A puppy’s world is turned upside down when you take her away from her litter mates and parents. Her mother guided her behaviour and her siblings helped her sort out the rules for life. She was used to her environment and had constant companionship.
Now you are that puppy’s world! You are responsible for her well being and are her prime companion. She looks to you for guidance and expects you to set the rules.
Your puppy may be living with your family for the next 15 years, and what she learns in the first few weeks will determine her behaviour for the rest of her life.
Start the way you wish to continue, be consistent in your expectations and commands and involve all family members in making and keeping the rules for your pup. Encourage children to be calm near the puppy.
Encourage desirable behaviour with petting and a treat. Reward the pup within one and a half seconds of the desirable behaviour so she associates the behaviour with the outcome. Punishment or scolding is much less effective.
Discourage mouthing or biting behaviour. It can turn into a dangerous habit in an adult dog, particularly around small children.
Resist going to a crying pup at night. Check that she has adequate food, water and warmth and then ignore her.
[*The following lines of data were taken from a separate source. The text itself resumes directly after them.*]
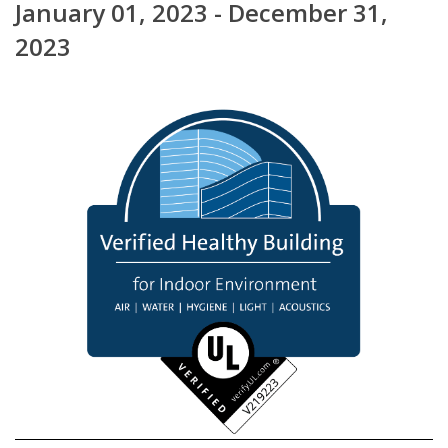
January 01, 2023 - December 31,
2023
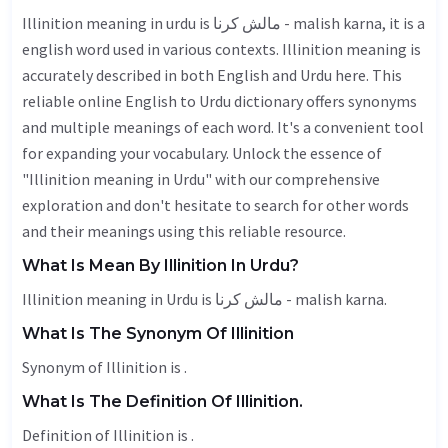
Illinition meaning in urdu is مالش کرنا - malish karna, it is a
english word used in various contexts. Illinition meaning is
accurately described in both English and Urdu here. This
reliable online English to Urdu dictionary offers synonyms
and multiple meanings of each word. It's a convenient tool
for expanding your vocabulary. Unlock the essence of
"Illinition meaning in Urdu" with our comprehensive
exploration and don't hesitate to search for other words
and their meanings using this reliable resource.
What Is Mean By Illinition In Urdu?
Illinition meaning in Urdu is مالش کرنا - malish karna.
What Is The Synonym Of Illinition
Synonym of Illinition is .
What Is The Definition Of Illinition.
Definition of Illinition is .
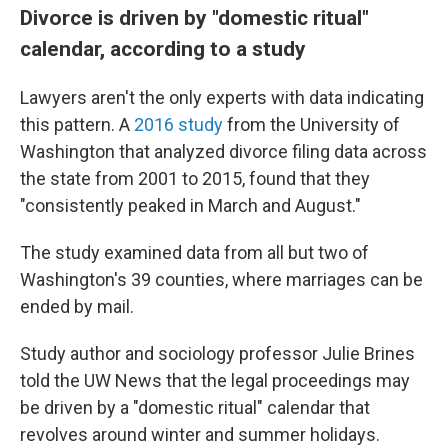
Divorce is driven by "domestic ritual"
calendar, according to a study
Lawyers aren't the only experts with data indicating
this pattern. A
2016 study
from the University of
Washington that analyzed divorce filing data across
the state from 2001 to 2015, found that they
"consistently peaked in March and August."
The study examined data from all but two of
Washington's 39 counties, where marriages can be
ended by mail.
Study author and sociology professor Julie Brines
told the UW News that the legal proceedings may
be driven by a "domestic ritual" calendar that
revolves around winter and summer holidays.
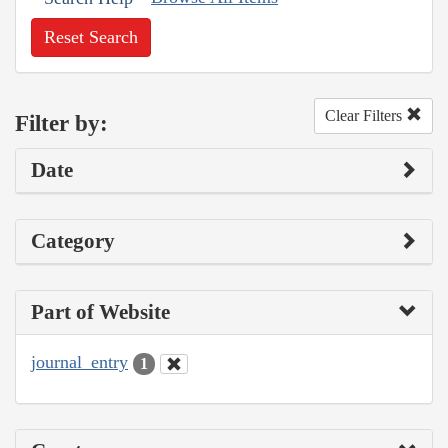
Reset Search
Clear Filters
Filter by:
Date
Category
Part of Website
journal_entry
1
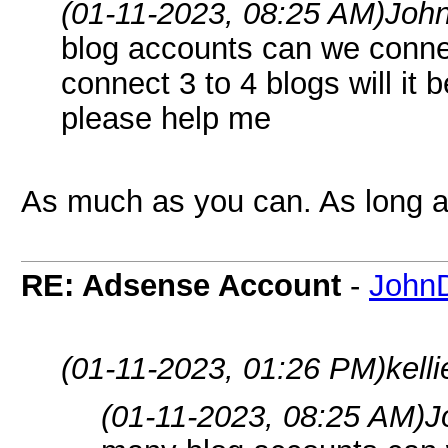
(01-11-2023, 08:25 AM)
Joh
blog accounts can we conne
connect 3 to 4 blogs will it 
please help me
As much as you can. As long as
RE: Adsense Account
-
John
(01-11-2023, 01:26 PM)
kell
(01-11-2023, 08:25 AM)
J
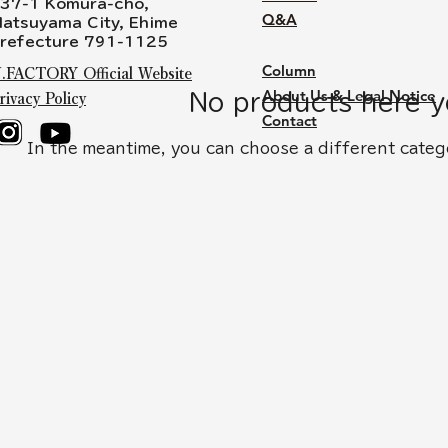
37-1 Komura-cho,
Q&A
atsuyama City, Ehime
refecture 791-1125
Column
.FACTORY Official Website
About Us & Legal Notice
No products here ye
rivacy Policy
Contact
In the meantime, you can choose a different categ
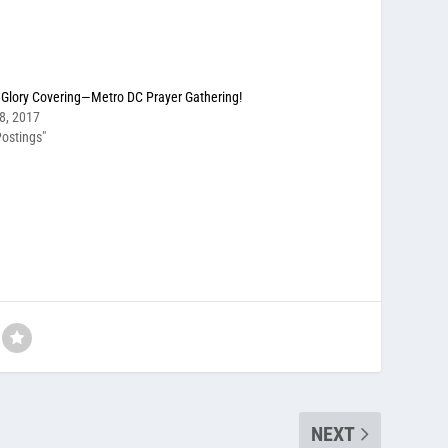
Glory Covering—Metro DC Prayer Gathering!
8, 2017
ostings"
NEXT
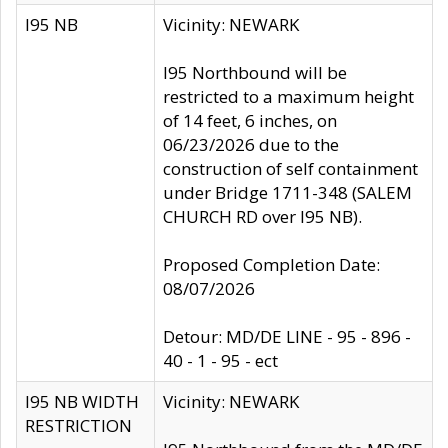
I95 NB
Vicinity: NEWARK
I95 Northbound will be
restricted to a maximum height
of 14 feet, 6 inches, on
06/23/2026 due to the
construction of self containment
under Bridge 1711-348 (SALEM
CHURCH RD over I95 NB).
Proposed Completion Date:
08/07/2026
Detour: MD/DE LINE - 95 - 896 -
40 - 1 - 95 - ect
I95 NB WIDTH
Vicinity: NEWARK
RESTRICTION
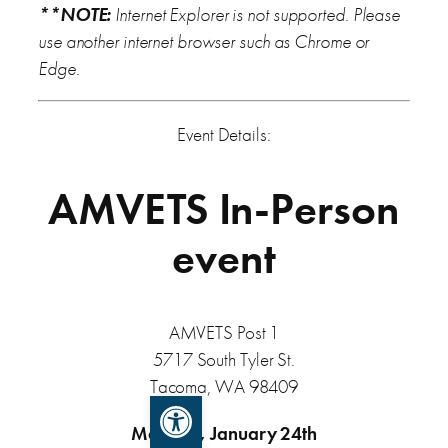
**NOTE:
Internet Explorer is not supported. Please
use another internet browser such as Chrome or
Edge.
Event Details:
AMVETS In-Person
event
AMVETS Post 1
5717 South Tyler St.
Tacoma, WA 98409
Open toolbar
Monday, January 24th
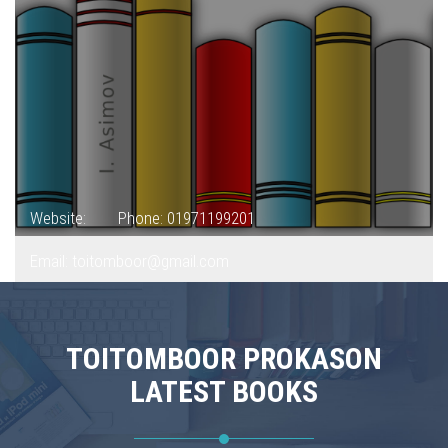
Website:
Phone: 01971199201
Email: toitomboor@gmail.com
TOITOMBOOR PROKASON
LATEST BOOKS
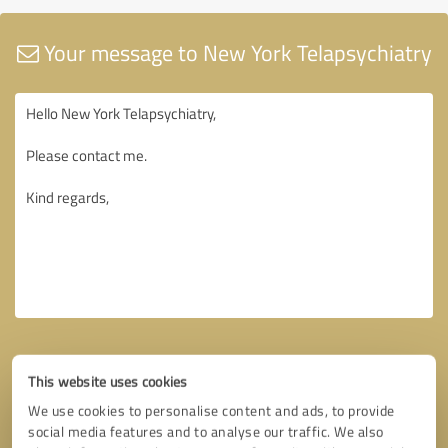
Your message to New York Telapsychiatry
This website uses cookies
We use cookies to personalise content and ads, to provide
social media features and to analyse our traffic. We also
If you answer her cries she will keep at it. Once she realises that no one responds to her crying she should settle down.
Build your puppy’s self-confidence and ability to cope with the world so that she doesn’t need you by her side all the time. Dogs that are over-dependent on their owners develop unpleasant behaviours.
When you come home from work acknowledge your pup only when she has calmed down and given up demanding your attention. If she pushes at your hands or jumps in your lap look away, withdraw your hands or manoeuvre your body so that she cannot access your lap. When she calms down ask her to sit then pet her as a reward for the correct response.
As soon as your pup is vaccinated get her out into the big, wide world. Good experiences with all types of people, animals, situations and places are critical for healthy socialisation. From 6 to 16 weeks expose her to as many new experiences as possible. She will be less anxious and more tolerant as an adult if she has already met other dogs, cats, horses, children and other people, as well as had a ride in a car, been groomed and had a veterinary exam.
Some breeds like border collies, kelpies or cattle dogs are very active and need lots of exercise. Other breeds have to be prised off the couch to play Frisbee or walk to the park. All dogs love a break from their own yard with their carer.
Avoid off-lead dog parks until your pup is confident with other dogs. Introduce her to dogs that are on a lead and under the full control of their owners so that she doesn’t become afraid of other dogs. Allow your pup an escape route by keeping the lead loose when near other dogs or strangers. She should never feel cornered as this can trigger aggression or intimidating behaviour.